___ Dataset records
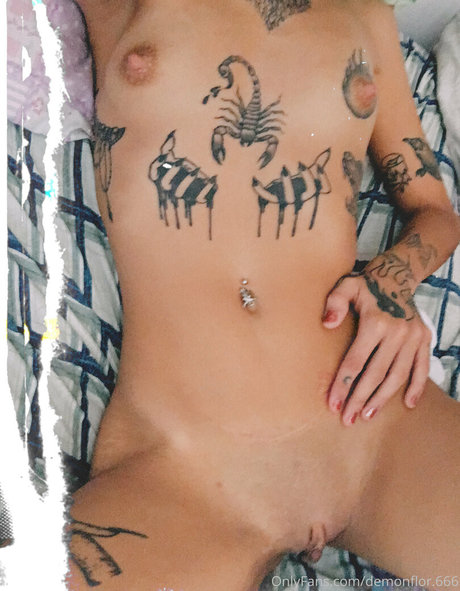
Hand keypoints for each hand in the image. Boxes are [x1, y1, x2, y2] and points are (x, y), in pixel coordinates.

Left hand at [322, 265, 431, 425]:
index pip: (355, 361)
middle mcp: (397, 332)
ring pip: (398, 375)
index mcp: (375, 322)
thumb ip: (334, 302)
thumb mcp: (345, 286)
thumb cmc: (364, 285)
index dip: (343, 385)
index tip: (332, 404)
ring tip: (368, 415)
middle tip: (347, 419)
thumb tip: (328, 324)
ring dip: (383, 398)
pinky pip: (421, 367)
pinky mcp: (424, 339)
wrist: (396, 276)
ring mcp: (413, 337)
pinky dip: (417, 386)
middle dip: (360, 398)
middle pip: (376, 373)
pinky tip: (407, 404)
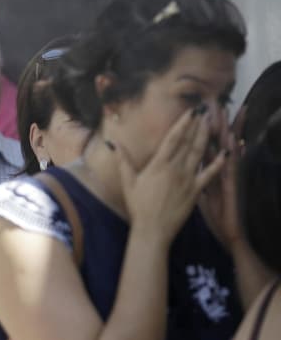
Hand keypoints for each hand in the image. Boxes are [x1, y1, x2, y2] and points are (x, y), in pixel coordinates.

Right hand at [115, 107, 226, 241]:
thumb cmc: (138, 206)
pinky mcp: (196, 190)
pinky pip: (210, 173)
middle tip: (205, 110)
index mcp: (159, 164)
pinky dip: (218, 162)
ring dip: (206, 137)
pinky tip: (225, 152)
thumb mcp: (128, 181)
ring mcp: (188, 179)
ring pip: (200, 153)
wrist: (153, 229)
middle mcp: (176, 168)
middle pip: (189, 142)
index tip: (190, 111)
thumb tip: (114, 142)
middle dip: (197, 125)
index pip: (174, 138)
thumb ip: (123, 160)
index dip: (183, 123)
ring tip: (212, 123)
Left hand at [198, 121, 242, 251]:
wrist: (230, 233)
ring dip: (226, 132)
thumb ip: (196, 179)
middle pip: (214, 142)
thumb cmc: (217, 215)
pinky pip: (230, 169)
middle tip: (215, 103)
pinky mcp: (232, 187)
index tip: (197, 112)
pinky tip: (234, 140)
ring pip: (225, 150)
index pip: (201, 145)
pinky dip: (232, 155)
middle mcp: (217, 171)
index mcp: (206, 171)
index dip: (199, 130)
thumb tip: (187, 169)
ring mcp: (227, 177)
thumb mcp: (203, 195)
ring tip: (226, 112)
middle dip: (214, 124)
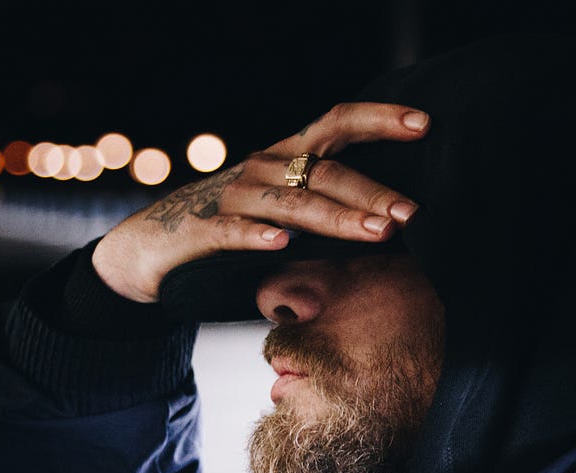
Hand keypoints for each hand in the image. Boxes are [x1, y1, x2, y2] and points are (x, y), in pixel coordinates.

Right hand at [92, 102, 430, 302]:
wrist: (151, 251)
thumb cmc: (231, 231)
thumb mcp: (285, 215)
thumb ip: (330, 214)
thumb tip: (395, 226)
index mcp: (285, 158)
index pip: (336, 125)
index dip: (378, 119)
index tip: (424, 123)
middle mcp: (261, 168)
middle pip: (323, 171)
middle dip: (372, 192)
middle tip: (411, 214)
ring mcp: (231, 198)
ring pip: (291, 203)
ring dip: (337, 217)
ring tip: (378, 233)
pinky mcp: (200, 231)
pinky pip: (232, 231)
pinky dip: (258, 236)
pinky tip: (284, 244)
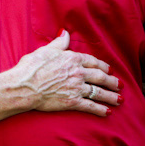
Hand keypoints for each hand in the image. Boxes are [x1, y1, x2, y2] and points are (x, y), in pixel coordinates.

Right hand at [3, 31, 121, 115]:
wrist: (25, 85)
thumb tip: (65, 33)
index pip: (93, 62)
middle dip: (112, 82)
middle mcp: (78, 73)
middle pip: (100, 77)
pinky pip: (90, 106)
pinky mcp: (73, 102)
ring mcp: (77, 88)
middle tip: (119, 84)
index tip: (109, 70)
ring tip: (119, 99)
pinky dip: (100, 110)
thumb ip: (59, 43)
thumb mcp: (46, 50)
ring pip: (99, 92)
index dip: (103, 66)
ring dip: (111, 96)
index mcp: (72, 59)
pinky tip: (107, 112)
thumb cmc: (31, 67)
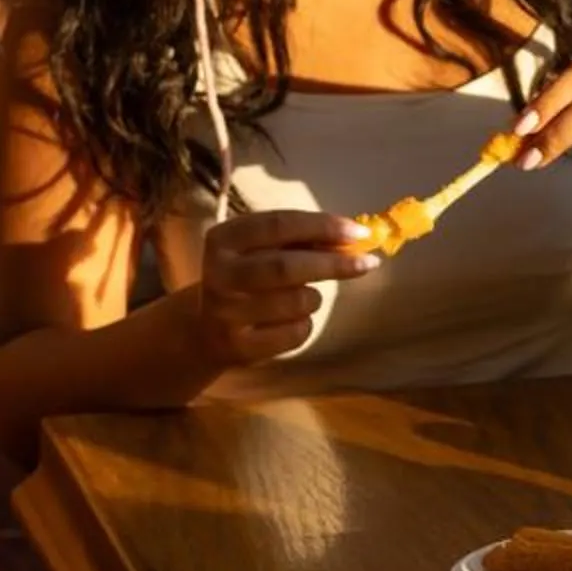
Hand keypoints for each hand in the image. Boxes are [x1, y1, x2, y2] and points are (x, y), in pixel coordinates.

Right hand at [189, 208, 378, 372]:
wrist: (204, 329)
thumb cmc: (247, 279)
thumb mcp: (262, 250)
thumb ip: (302, 241)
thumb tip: (354, 239)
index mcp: (224, 238)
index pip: (279, 224)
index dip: (323, 226)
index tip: (360, 233)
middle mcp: (220, 274)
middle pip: (286, 267)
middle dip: (333, 264)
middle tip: (367, 263)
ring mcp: (226, 313)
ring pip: (295, 302)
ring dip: (314, 298)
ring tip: (305, 297)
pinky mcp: (239, 346)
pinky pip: (294, 333)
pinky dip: (305, 325)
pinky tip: (290, 321)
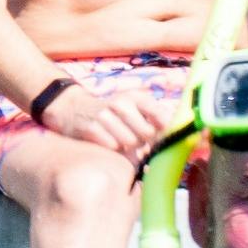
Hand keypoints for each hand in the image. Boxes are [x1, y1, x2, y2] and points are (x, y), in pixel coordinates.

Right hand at [42, 79, 174, 157]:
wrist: (73, 109)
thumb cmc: (111, 114)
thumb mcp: (131, 107)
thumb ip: (153, 119)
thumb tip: (174, 138)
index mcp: (136, 97)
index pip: (161, 114)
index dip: (166, 130)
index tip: (165, 139)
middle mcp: (121, 103)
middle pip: (147, 133)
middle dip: (144, 142)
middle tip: (137, 142)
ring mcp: (105, 115)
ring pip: (130, 142)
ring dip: (128, 148)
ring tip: (121, 142)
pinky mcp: (91, 128)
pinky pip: (112, 147)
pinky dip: (112, 150)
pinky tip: (108, 144)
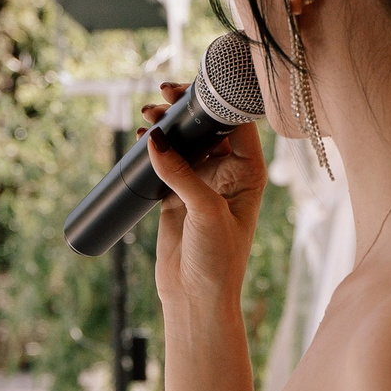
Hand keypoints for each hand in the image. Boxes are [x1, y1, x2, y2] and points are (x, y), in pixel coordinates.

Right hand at [140, 84, 266, 321]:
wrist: (196, 298)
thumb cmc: (217, 260)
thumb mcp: (205, 212)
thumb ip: (182, 173)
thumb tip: (155, 139)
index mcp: (249, 172)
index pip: (236, 123)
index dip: (214, 102)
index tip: (188, 91)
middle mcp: (228, 173)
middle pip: (207, 126)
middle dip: (185, 109)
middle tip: (163, 96)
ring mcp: (201, 182)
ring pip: (184, 141)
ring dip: (167, 126)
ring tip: (147, 116)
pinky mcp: (176, 195)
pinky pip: (164, 162)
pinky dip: (153, 148)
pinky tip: (141, 139)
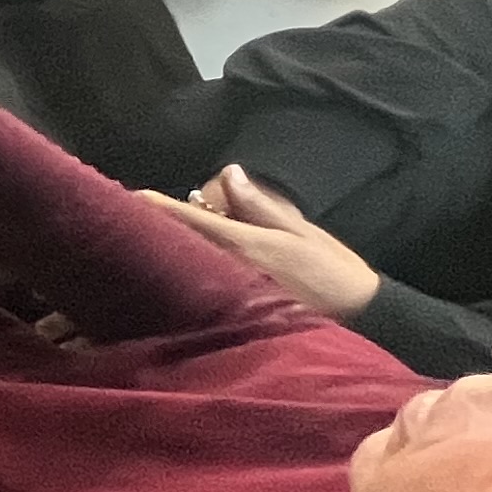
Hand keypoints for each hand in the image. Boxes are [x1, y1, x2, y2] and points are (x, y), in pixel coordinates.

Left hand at [146, 165, 383, 318]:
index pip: (194, 222)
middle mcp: (231, 270)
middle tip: (129, 213)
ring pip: (191, 265)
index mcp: (247, 245)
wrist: (362, 318)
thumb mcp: (300, 231)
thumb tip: (229, 173)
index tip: (132, 197)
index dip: (160, 209)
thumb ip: (261, 205)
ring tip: (145, 235)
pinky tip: (178, 266)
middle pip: (184, 245)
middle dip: (158, 230)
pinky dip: (188, 273)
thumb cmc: (333, 269)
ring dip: (170, 250)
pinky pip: (204, 287)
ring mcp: (231, 295)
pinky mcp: (237, 312)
______
__Work instructions__:
Set down all of the entries exactly as they appear, but keep the images out.

__Written reply__:
Hand keypoints for each hand in the image. Boxes are [x1, y1, x2, y2] and points are (x, y), in pixel coordinates.

Left hand at [322, 265, 431, 425]:
index pip: (355, 361)
middle mcp: (397, 332)
ring pip: (398, 375)
index mcp: (375, 322)
thumb ip: (334, 302)
thumb mcp: (345, 286)
thumb cmc: (364, 285)
index dip: (343, 385)
index tip: (332, 404)
ring tip: (368, 415)
middle tip: (347, 419)
thumb tip: (328, 324)
ring dip: (383, 398)
pinky pip: (421, 367)
pinky mcp: (424, 339)
wrist: (396, 276)
ring mcp: (413, 337)
pinky dip: (417, 386)
middle dip: (360, 398)
middle pip: (376, 373)
pinky tip: (407, 404)
Hand keypoints for each hand in the image. Boxes are [x1, y1, x2, y2] and points are (x, y), in pixel coordinates.

Right hand at [115, 107, 226, 241]:
thumb cmc: (138, 206)
pinky mcp: (196, 190)
pinky pip: (210, 173)
middle tip: (205, 110)
index mcp: (159, 164)
pinky dip: (218, 162)
ring dip: (206, 137)
pinky tip: (225, 152)
thumb mcp: (128, 181)
ring mcp: (188, 179)
ring pip: (200, 153)
wrist: (153, 229)
middle mcp: (176, 168)
middle pip: (189, 142)
index tip: (190, 111)
thumb tip: (114, 142)
middle dip: (197, 125)
index pip: (174, 138)
thumb ip: (123, 160)
index dip: (183, 123)
ring tip: (212, 123)
Left hand at [198, 121, 242, 251]:
wrist: (230, 233)
ring dip: (226, 132)
thumb ip: (196, 179)
middle pip: (214, 142)
thumb cmc: (217, 215)
pinky pip: (230, 169)
middle tip: (215, 103)
pinky mcp: (232, 187)
index tip: (197, 112)
pinky tip: (234, 140)
ring pip: (225, 150)
index pip: (201, 145)
pinky dip: (232, 155)
middle mcp: (217, 171)
index mcp: (206, 171)
index dip: (199, 130)
thumb tip: (187, 169)
ring mcp: (227, 177)
thumb mcp: (203, 195)
ring tip: (226, 112)
middle dip: (214, 124)
Hand keypoints for each hand in the image. Boxes are [x1, y1, x2, y2] and points are (x, y), in pixel coordinates.

Right hand at [92, 102, 430, 302]:
wrist: (151, 251)
thumb cmc: (231, 231)
thumb mcp: (285, 215)
thumb ip: (330, 214)
thumb tip: (395, 226)
index mcp: (285, 158)
index pip: (336, 125)
index dip: (378, 119)
index tip: (424, 123)
middle mcp: (261, 168)
middle pip: (323, 171)
middle dip: (372, 192)
middle tip: (411, 214)
ring mcp: (231, 198)
ring pip: (291, 203)
ring dip: (337, 217)
ring tip: (378, 233)
pinky mcp: (200, 231)
pinky pip: (232, 231)
pinky dip: (258, 236)
pinky tip: (284, 244)
Hand keypoints for each hand in the image. Boxes are [x1, y1, x2, y2] and points are (x, y), in pixel coordinates.

Right hand at [3, 31, 121, 115]:
wrist: (25, 85)
thumb tip: (65, 33)
index pip: (93, 62)
middle dip: (112, 82)
middle mcp: (78, 73)
middle pip: (100, 77)
pinky pip: (90, 106)
pinky mcp: (73, 102)
ring mcp: (77, 88)
middle tip: (119, 84)
index tip: (109, 70)
ring tip: (119, 99)
pinky dip: (100, 110)
thumb ip: (59, 43)
thumb mcp: (46, 50)
ring pip: (99, 92)
index dip: (103, 66)
ring dip: (111, 96)
index mcp: (72, 59)
pinky tip: (107, 112)
thumb cmc: (31, 67)
Hand keypoints for each hand in the image. Boxes are [x1, y1, x2, y2] and points are (x, y), in pixel coordinates.

Right hand at [189, 208, 378, 372]:
wrist: (204, 329)
thumb cmc: (247, 279)
thumb mcp: (262, 250)
thumb ip: (302, 241)
thumb tip: (354, 239)
index mcp: (224, 238)
index pip: (279, 224)
index dip: (323, 226)
index tip: (360, 233)
middle mcp: (220, 274)
middle pip: (286, 267)
middle dip: (333, 264)
middle tip: (367, 263)
ring mcp: (226, 313)
ring pip: (295, 302)
ring dip: (314, 298)
ring tip: (305, 297)
pinky mcp: (239, 346)
pinky pip: (294, 333)
pinky dip: (305, 325)
pinky tip: (290, 321)
Hand keypoints for each hand in the image. Boxes are [x1, y1, x2, y2] and points are (x, y), in pixel coordinates.

Right hand at [42, 79, 174, 157]:
wrist: (73, 109)
thumb cmc: (111, 114)
thumb mcp: (131, 107)
thumb ip: (153, 119)
thumb tip: (174, 138)
index mcp: (136, 97)
index pip: (161, 114)
index dip: (166, 130)
index tip: (165, 139)
middle mcp: (121, 103)
middle pip: (147, 133)
middle dip: (144, 142)
middle tip: (137, 142)
ring mcp: (105, 115)
ring pip: (130, 142)
ring dip: (128, 148)
ring tip: (121, 142)
pinky mcp: (91, 128)
pinky pip: (112, 147)
pinky dip: (112, 150)
pinky tip: (108, 144)
Hand keypoints for each hand in the image. Boxes are [x1, y1, x2, y2] and points are (x, y), in pixel coordinates.

Right hand at [140, 84, 266, 321]:
wrist: (196, 298)
thumb cmc: (217, 260)
thumb mcp: (205, 212)
thumb ip: (182, 173)
thumb tip: (155, 139)
index mcp: (249, 172)
index pip: (236, 123)
index dip: (214, 102)
index tip: (188, 91)
middle mcp: (228, 173)
middle pip: (207, 126)
middle dip: (185, 109)
middle tip: (163, 96)
ring mcp: (201, 182)
ring pip: (184, 141)
ring dip: (167, 126)
ring tip: (147, 116)
pinky mcp: (176, 195)
pinky pip: (164, 162)
pinky dip: (153, 148)
pinky tip: (141, 139)
Hand keypoints for each hand in the image. Boxes are [x1, y1, x2, y2] and points are (x, y), in pixel coordinates.

Left hand at [146, 165, 383, 318]:
index pip: (194, 222)
middle mcp: (231, 270)
middle tip: (129, 213)
ring pip: (191, 265)
index mcp: (247, 245)
wrist: (362, 318)
thumb mcp: (300, 231)
thumb tip: (229, 173)
index tip: (132, 197)
index dip: (160, 209)
thumb ip: (261, 205)
ring tip: (145, 235)
pinky tip: (178, 266)
middle pip: (184, 245)
middle dip: (158, 230)
pinky dip: (188, 273)
thumb cmc: (333, 269)
ring dip: (170, 250)
pinky pip: (204, 287)
ring mcp: (231, 295)
pinky mcp: (237, 312)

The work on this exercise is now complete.